Pianificazione strategica? Competitività? Meglio i bonus, anche se sono veleno per la concorrenza e i mercatisti, comportando una grave perdita di terreno rispetto agli altri partner europei, che a differenza dell’Italia abbozzano qualche forma di politica industriale.
La Francia, aggirando le normative di Bruxelles, ha favorito sistematicamente l’affermarsi dei cosiddetti “campioni nazionali” e ha messo in campo scelte strategiche di specializzazione competitiva fin dall’immediato secondo dopoguerra, quando scelse di puntare sul settore della mobilità collettiva realizzando una serie di proposte vincenti; che vanno dall’aereo passeggeri per le tratte di media distanza “Caravelle” al treno veloce (TGV), passando per le metropolitane automatizzate arrivando alla partnership europea ma ubicata nell’Esagono dell’Airbus.
La Spagna promuove crescita attraverso le programmazioni strategiche di territorio: la strada scelta per uscire dalla crisi di de-industrializzazione perseguita pioneristicamente da Barcellona, con il suo piano realizzato già negli anni Ottanta. Si trattava di un intervento pianificatorio di taglio politico in cui tutte le risorse urbane – pubbliche o private che fossero – partecipavano alla messa a punto di un action-set di riqualificazione delle vocazioni di territorio, rese operative attraverso adeguati interventi di infrastrutturazione. In questo modo la città catalana è diventata il polo meridionale della logistica europea. Oggi evolutosi nel sistema dei porti mediterranei spagnoli che integrano – con Barcellona – Valencia, Tarragona e Algeciras.

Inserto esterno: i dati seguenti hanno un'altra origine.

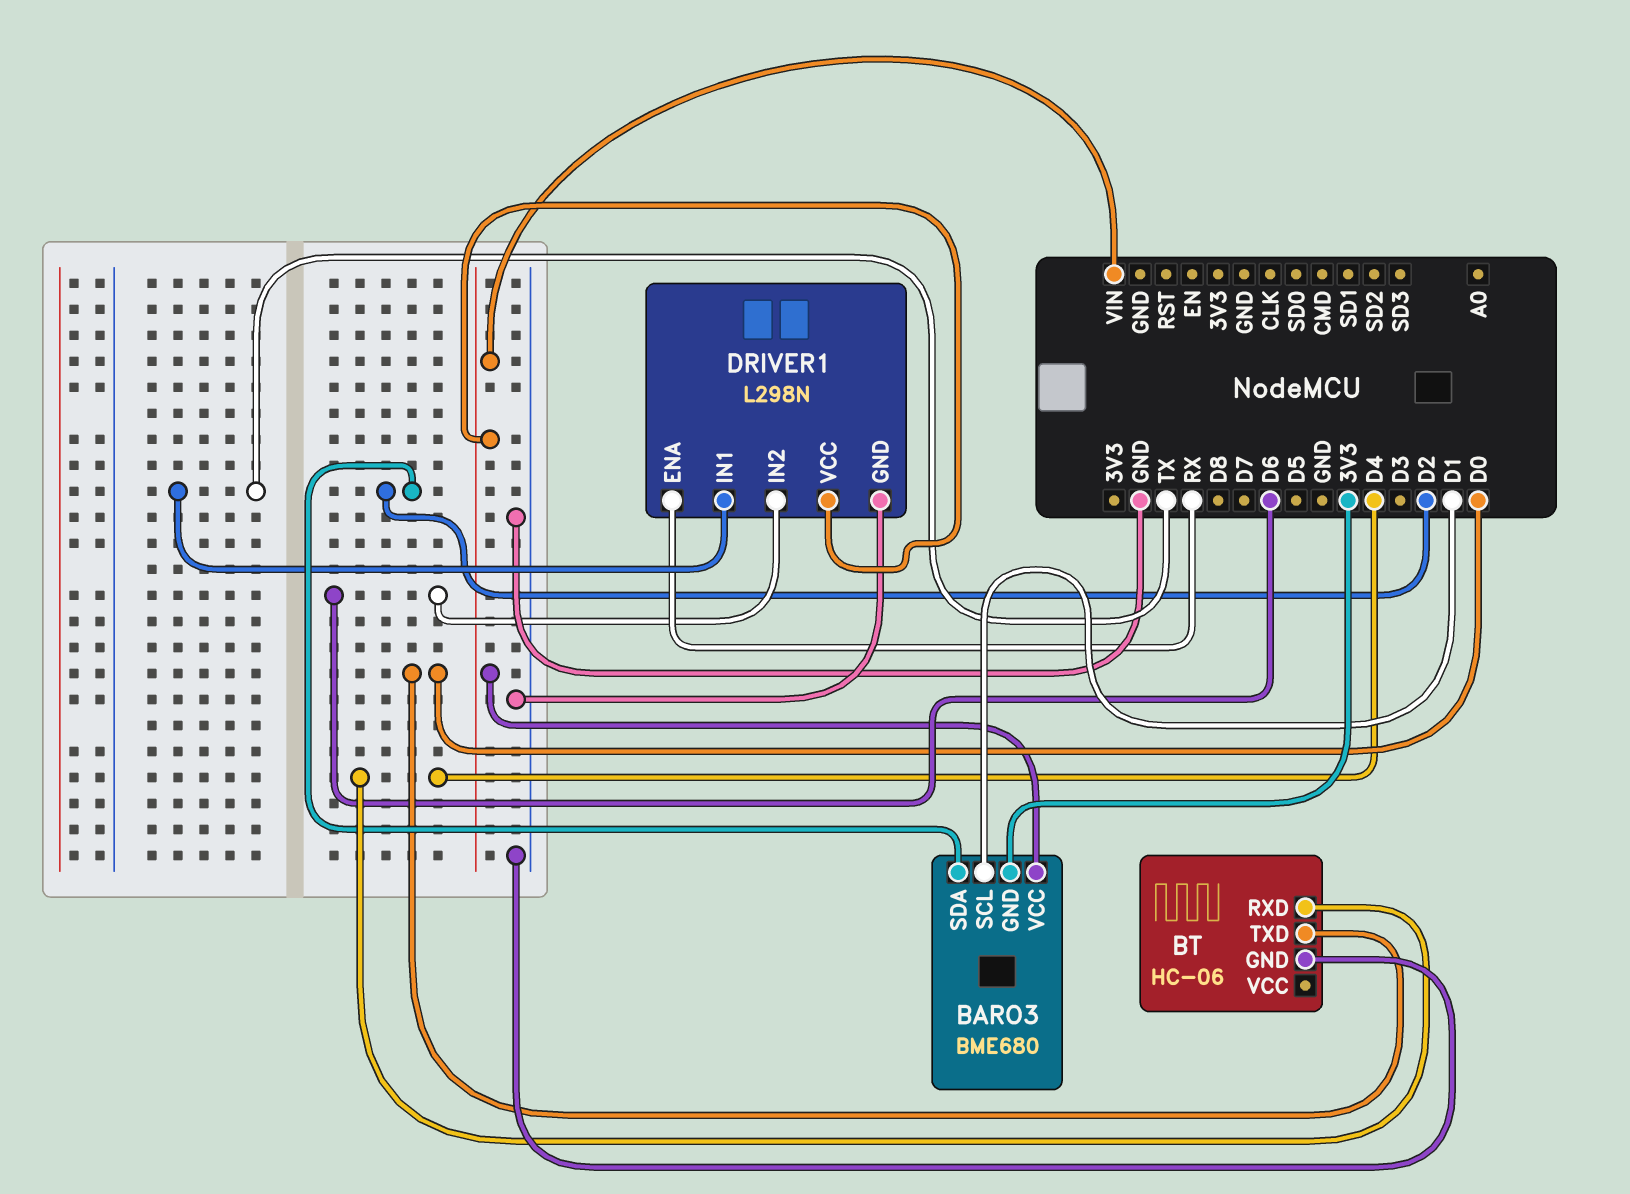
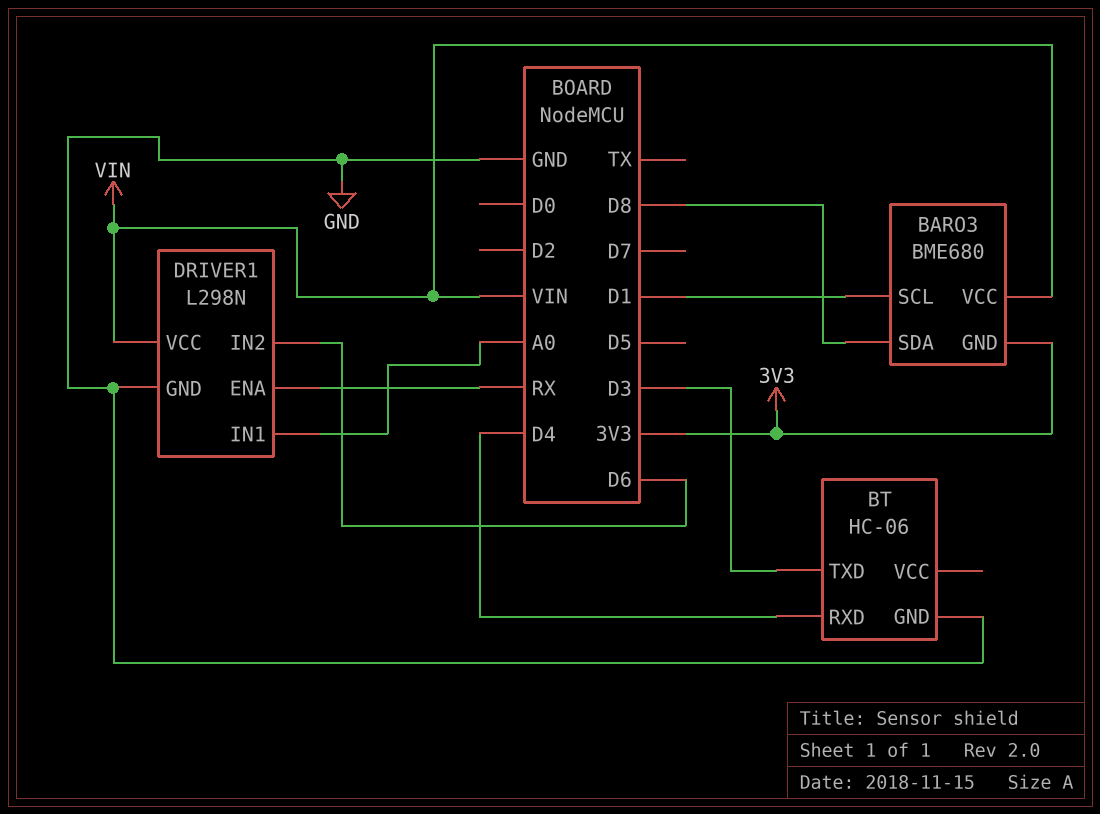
BARO3 pin SDA: D2 -> D8
BT pin TXD: D0 -> D3
DRIVER1 pin IN1: TX -> A0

Anche la Germania, che a fine anni ’90 era considerato il ‘malato d’Europa’, si è data una mossa. In base agli accordi raggiunti tra le parti sociali (in particolare la IG Metall, il sindacato tedesco dei metalmeccanici, e le associazioni datoriali), Berlino ha scelto di concentrare le proprie produzioni nella fascia di alta gamma, offrendo al mercato prodotti di riconosciuta qualità, tale da giustificare quei prezzi necessari per remunerare con salari adeguati maestranze di elevata professionalità. E il resto lo si va a produrre nei paesi alla periferia del sistema industriale; nell’Est europeo.
A fronte di tutto ciò, che altro non è che forme di politica industriale, l’Italia si è fermata ai bonus e agli illusionisti che propongono ‘pacchetti’ dono. E se anche i liberisti come Colao e Cingolani, ministri importanti del governo Draghi, non si oppongono allora davvero i conti non tornano: non ci vuole un Premio Nobel per comprendere che i bonus e gli incentivi sono fortemente distorsivi del mercato e della libera concorrenza.
Occorre poi considerare il fatto che a partire dal secondo dopoguerra l’Italia ha basato sull’export le proprie fortune economiche, occupazionali e sociali, e da tempo ha deciso di puntare quasi tutto sulle ‘3 effe’: food, fashion, furniture; cibo, moda e arredamento. Prodotti a modesto contenuto innovativo e a bassa soglia di entrata per la riproducibilità da parte dei Paesi di nuova industrializzazione.